The novel’s final segment principally focuses on the theme of The Cost of Keeping Secrets. As one secret after another comes to light, the damage control required to suppress the truth escalates. The number of bodies multiplies as the narrative tension escalates ahead of the climax. Brian and Laura collude to cover up Emma’s death by burying her, then bury Charles beside her to cover up Eddie’s crime. This additional secret doesn’t solve the problem since Eddie is so riddled with remorse that he eventually dies by suicide. Susan and the sheriff collude to hide this fact from the rest of the community to avoid gossip, leaving Lucas to manage this trauma alone. Instead of confiding in Beth, he breaks up with her in high school, leaving them both lonely and abandoned in their trauma.
Apparently, everyone in Allen’s Grove is keeping secrets, and nobody trusts anyone else. Even within the Thomas family, the deception continues. When it is revealed that Michael is the killer, it casts all of his actions in a new light. He sends the email from Brian to throw his sisters off the trail, and he accompanies Nicole on her investigation to ensure his guilt stays concealed. He makes a generous offer on his mother’s house because then he can ensure no one finds the bodies buried there. He switches Laura’s goodbye note to him for Nicole’s, allowing his sister to believe that their mother was deeply disappointed in her. This act of maternal rejection leaves Nicole craving drugs, and she is willing to steal the lockbox key from Beth to get them. Ironically, Michael’s ruse backfires in this case, leading Nicole directly to his mother’s confession about his guilt. Like Beth unearthing Brian’s grave in the woods—a major plot twist—this sequence of events alludes to the idea that secrets cannot be kept forever. Despite one’s best efforts, they will be exhumed.

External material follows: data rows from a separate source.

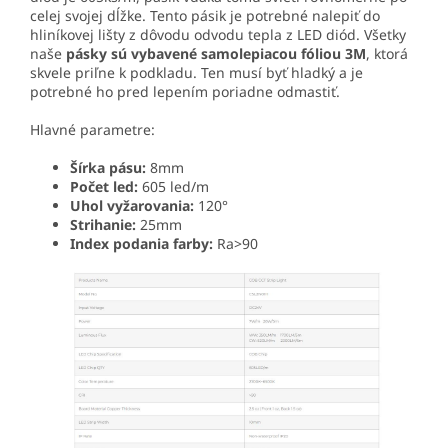
celej svojej dĺžke. Tento pásik je potrebné nalepiť do
hliníkovej lišty
z dôvodu odvodu tepla z LED diód. Všetky
naše
pásky sú vybavené samolepiacou fóliou 3M
, ktorá
skvele priľne k podkladu. Ten musí byť hladký a je
potrebné ho pred lepením poriadne odmastiť.
Hlavné parametre:
Šírka pásu:
8mm
Počet led:
605 led/m
Uhol vyžarovania:
120°
Strihanie:
25mm
Index podania farby:
Ra>90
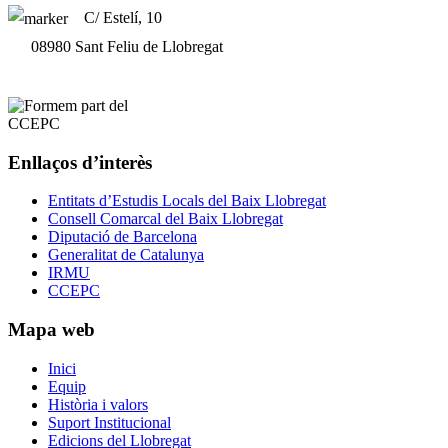
C/ Estelí, 10
08980 Sant Feliu de Llobregat
Enllaços d’interès
Entitats d’Estudis Locals del Baix Llobregat
Consell Comarcal del Baix Llobregat
Diputació de Barcelona
Generalitat de Catalunya
IRMU
CCEPC
Mapa web
Inici
Equip
Història i valors
Suport Institucional
Edicions del Llobregat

Indeed, the book’s ultimate message is that such secrets aren’t worth keeping. Even as Michael’s parents tried to keep a watchful eye on him and favored him to prevent him from killing again, their actions only facilitated his antisocial behavior and violence. Had they gone to the police after Emma’s death, only one person would have died. The cover-up resulted in more deaths, including Michael’s patricide and his attempt to kill his sisters when they find out his secrets. While every other character in the story is upset when they find out the truth, Michael remains curiously untouched and goes into denial. He can explain away everything he’s done as an accident. Even when he is on the point of killing his sisters, he can justify that to himself as self-defense. Only by bringing the truth to light is the Thomas family finally able to move forward, resolving the theme of Trauma Traps People in the Past. Beth and Nicole both find love, representing a step forward with healthy familial relationships rather than succumbing to toxic behavior patterns. Nicole also overcomes addiction, showing that her drug use was rooted in her trauma over losing her father. Her healing is symbolized by her memoir’s publication, a physical representation of her processing her grief and coming out better on the other side.